Highly recommend! This movie has so many good parts, I don't know where to start. Definitely worth watching! 2007-11-21




Excellent teen flick
I haven't seen this movie for 15 years until today. I was a bit nervous because I didn't think I would like it the same. I don't like it the same. I like it alot more. I enjoyed everything about this movie. The setting, the characters personalities, and the dialogue.
The Breakfast Club is about a group of teens spending their saturday in detention. Played by Judd Nelson, Emilio Estevez, Molly Ringwald, Ally Sheedy, and Anthony Micheal Hall. They're forced to sit in the library and think about what they did to get there. They begin conflicting with each other. Then later start to understand each other. What I like the most about this movie is the depiction of the troubled teen. No one is "out of control" for no reason. There is always something and the movie captures it very well. On some occasions you may like the characters. Then later they'll pull something and you'll be like, "damn, he's an a**". But this is how someone who is disturbed by problems at home would behave. At least the troubled teens searching for attention that I knew would.
The movie moves at a good pace and never got boring to me. It has a very good mix of comedy and drama. And a pretty good soundtrack. This is my favorite teen movie ever tied with Dazed and Confused. This movie brings back so many memories. I really feel these characters because I didn't behave that much different from one of them. The DVD is very weak on extras containing just a trailer. But who buys a movie just for features anyway? Of course there are some people who don't like this movie but I don't think its over-rated at all. Its worth a watch.
And to all of my horror buddies. I will admit this is in my collection. You heard that right, MY collection. Not my girls. She was shocked when I opened up the package and pulled it out.
2007-11-16




Not Much There
John Hughes can script and direct very well and proved that with"Pretty in Pink: and "16 Candles". Legend has it that he cranked out the screenplay to "Breakfast Club" in two days, and I think it really shows. With exception of Anthony Michael Hall, the players are all poorly cast. Molly Ringwald is pretty and talented, but not pretty or talented enough to make an impression as a spoiled teen queen. Nor are Nelson and Estevez buyable as class stoner and class jock. Kids this age are often shallow, but the roles here have all the real depth of a leaky baby pool.
Worse than the poor casting is Hughes' "reach-to-be-deep" script. This group of kids are supposed to jointly reach profound conclusions about their lives and themsleves in the matter of a few hours of detention. It's a try-too-hard grasp at brilliance that cheapens the viewer and writer both.
See this if you must. If it's your first viewing, you may be surprised why this film is so highly regarded. If you saw it in the 80's, you may wonder why you would watch it again.
2007-11-02




We're all pretty bizarre. Some of us are just better at hiding it, that's all.

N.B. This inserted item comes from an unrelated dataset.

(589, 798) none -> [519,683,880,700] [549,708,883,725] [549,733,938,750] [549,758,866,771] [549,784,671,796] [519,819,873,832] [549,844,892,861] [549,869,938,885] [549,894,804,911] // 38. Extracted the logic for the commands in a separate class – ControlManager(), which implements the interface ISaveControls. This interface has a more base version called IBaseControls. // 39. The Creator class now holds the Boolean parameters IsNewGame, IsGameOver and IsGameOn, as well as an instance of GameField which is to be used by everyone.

Ah... the eighties - a simpler time. A time when James Cameron was the greatest Sci-fi director out there (he had not even begun his obsession with the Titanic). A time when bright, almost neon, colours and big hair were in. A time when Ferris Bueller had made cutting school into an art form and Judd Nelson was the coolest guy on the planet!

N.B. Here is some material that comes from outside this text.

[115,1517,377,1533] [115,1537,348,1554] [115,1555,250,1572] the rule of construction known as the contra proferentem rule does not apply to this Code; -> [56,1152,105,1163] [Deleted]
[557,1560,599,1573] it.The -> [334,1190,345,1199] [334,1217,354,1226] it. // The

The Breakfast Club is not just another teenage movie, it is the teenage movie! (Even though the average age of the actors in the movie would have been about 25). I think you have to see it when you're a teenager to really appreciate it. Anyone who sees it when they are in their thirties or later, like Richard Vernon, (the teacher in charge of the unruly group of teenagers) has already forgotten what it was like to have raging hormones and bad hair.
You could argue that it is a movie by numbers, giving you all the elements and characters that teenagers can relate to. You have in the simplest terms and most convenient definitions a brain, an athlete, a basket case, a princess, and a criminal. Everyone one of us can relate to one of these characters (personally, I was the basket case). You have snappy dialogue, a very uncool and intolerant authority figure, in the guise of Paul Gleason, demonstrating the generation gap perfectly. Lots of pretty people to satisfy those raging hormones. You also have all the major topics that teenagers are most concerned about discussing, losing your virginity, parental oppression, and school status to name but a few.
The Breakfast Club is a film that I will make sure that my children watch when they are teenagers, and hopefully they will appreciate it as much as I did. (My kids are going to hate me!)